Glioblastoma, the most common and aggressive type of brain cancer, has long resisted treatment. But now, with the finding that glioblastoma can be triggered when two genes fuse, a targeted therapy to reverse the disease may be a step closer.
The insight was reported last September, when oncologists described a merger between two specific genes in 3 percent of the roughly 10,000 glioblastoma cases diagnosed each year. Similar mergers between other gene pairs, they hypothesized, could account for a significant portion of those with the disease. The discovery sheds new light on the origin of this deadly cancer, suggesting that therapies have largely failed because they are aimed at the wrong target.
The mergers occur during DNA replication, when matching segments of otherwise disparate genes mistakenly pair up.

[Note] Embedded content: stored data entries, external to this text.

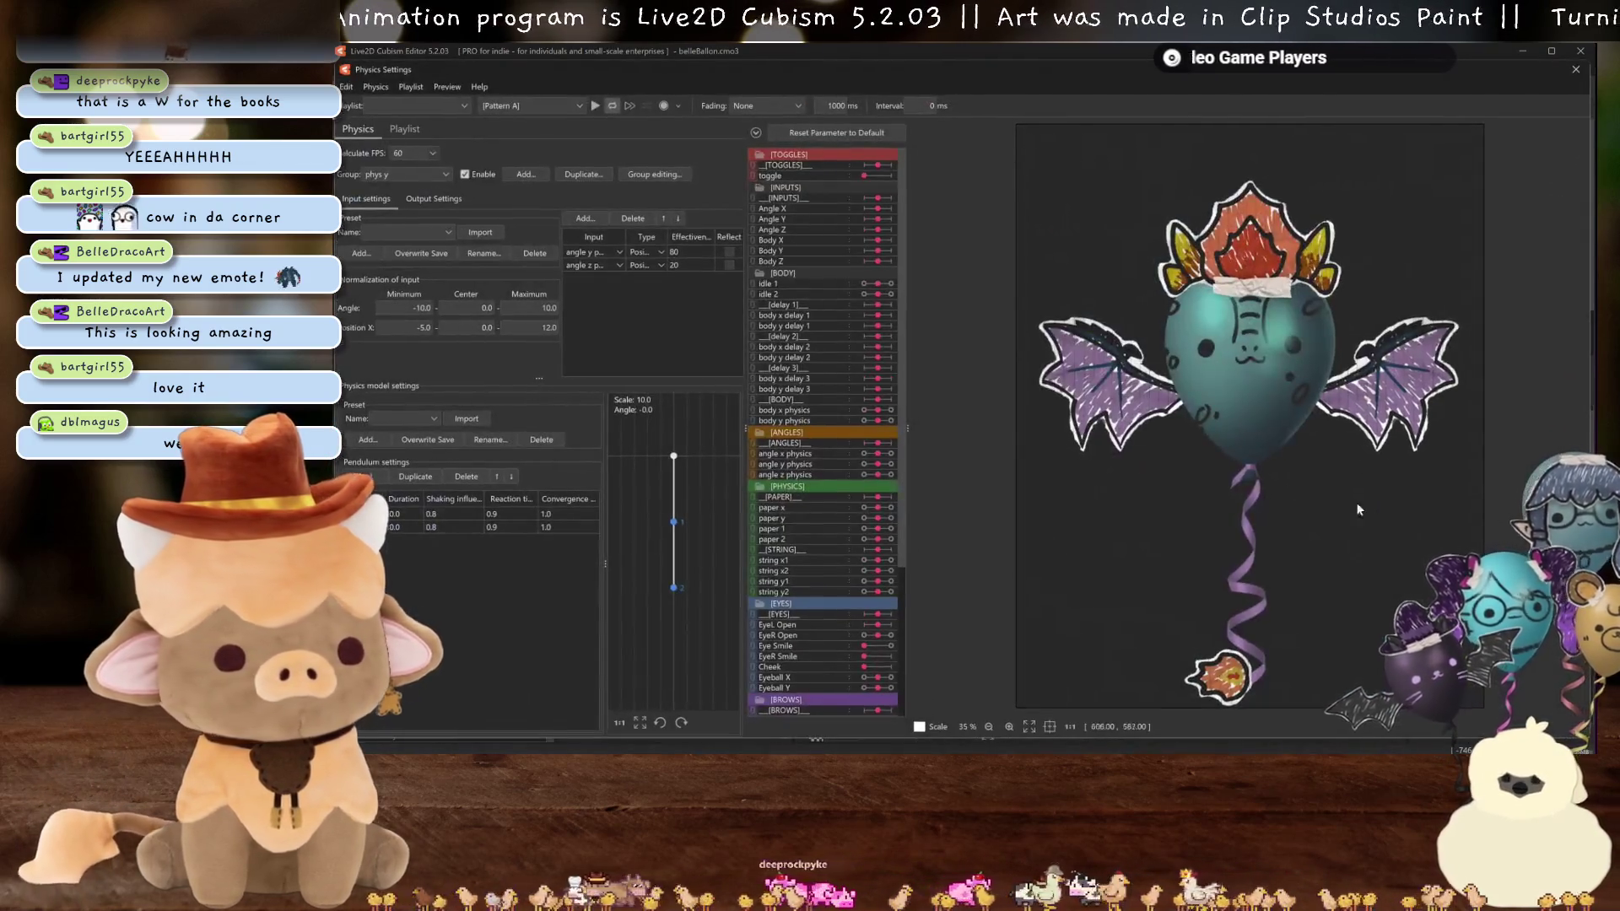
mouse_move(1404, 554)
mouse_down()
mouse_move(1328, 581)
mouse_move(1353, 599)
mouse_move(1318, 593)
mouse_move(1286, 488)
mouse_move(1315, 540)
mouse_move(1317, 525)
mouse_move(1320, 578)
mouse_move(1222, 580)
mouse_move(1192, 614)
mouse_up()
scroll(1268, 554, up, 3)
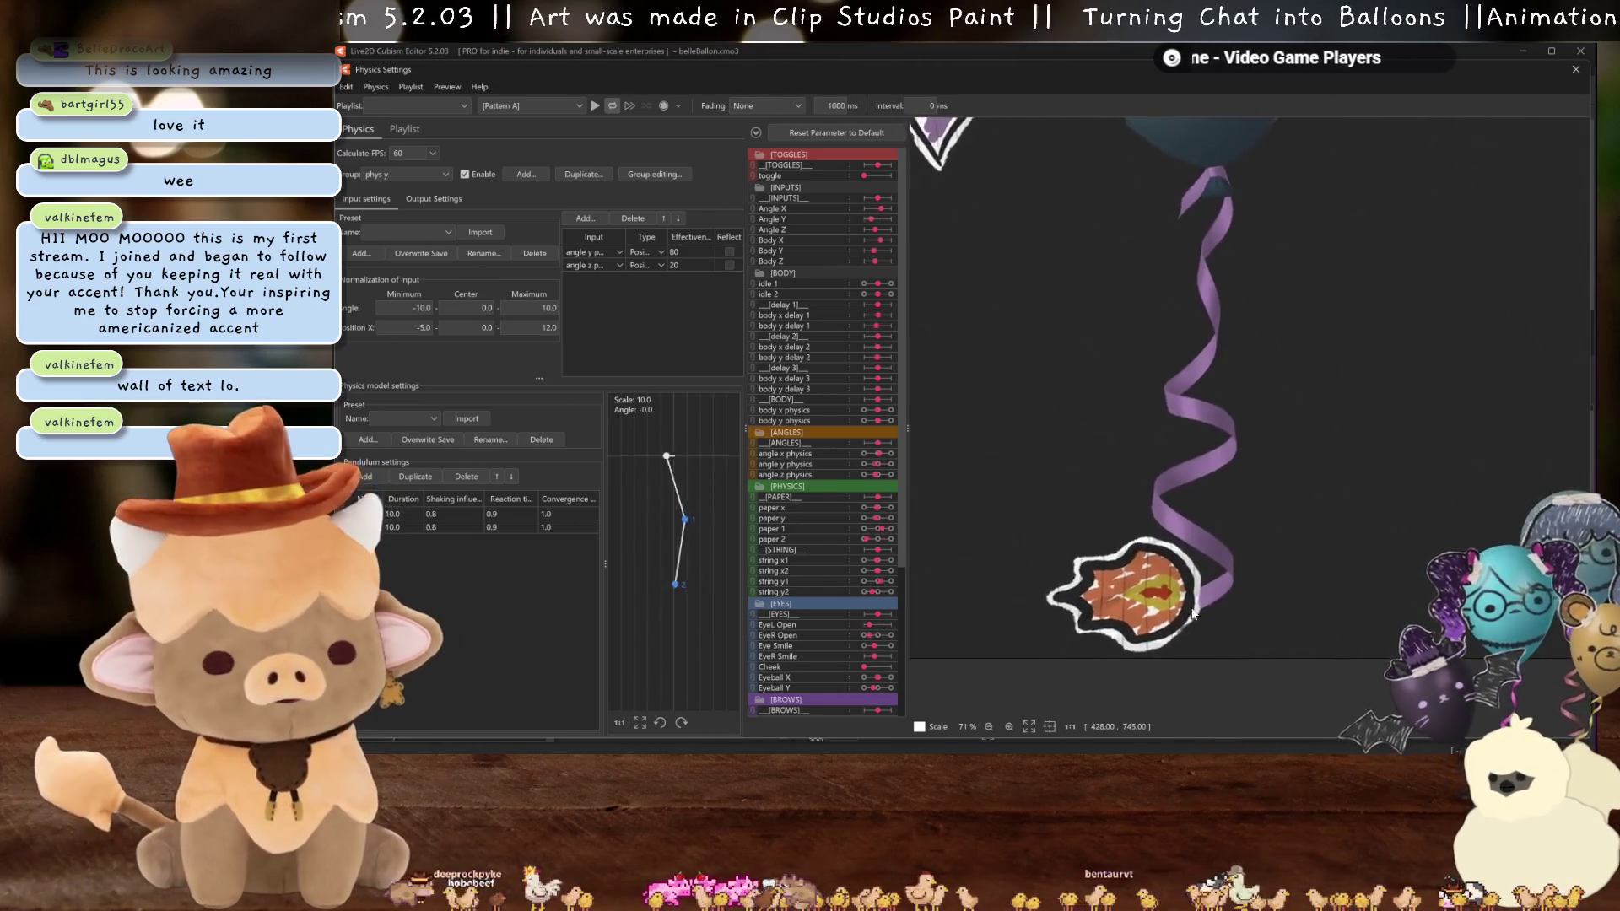
scroll(1192, 613, down, 5)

The fused gene in turn produces abnormal proteins that destabilize entire chromosomes, resulting in aggressive cancers. “These alterations are incredibly important in promoting cancer,” says Columbia University Medical Center oncologist Antonio Iavarone, who documented the process in his lab.
Iavarone is now exploring a new approach to treating glioblastoma. His team infused mice with cells transformed by the fused genes. Then he medicated the animals with AZD-4547, an experimental drug that targets the abnormal proteins. The treated mice lived twice as long as untreated ones.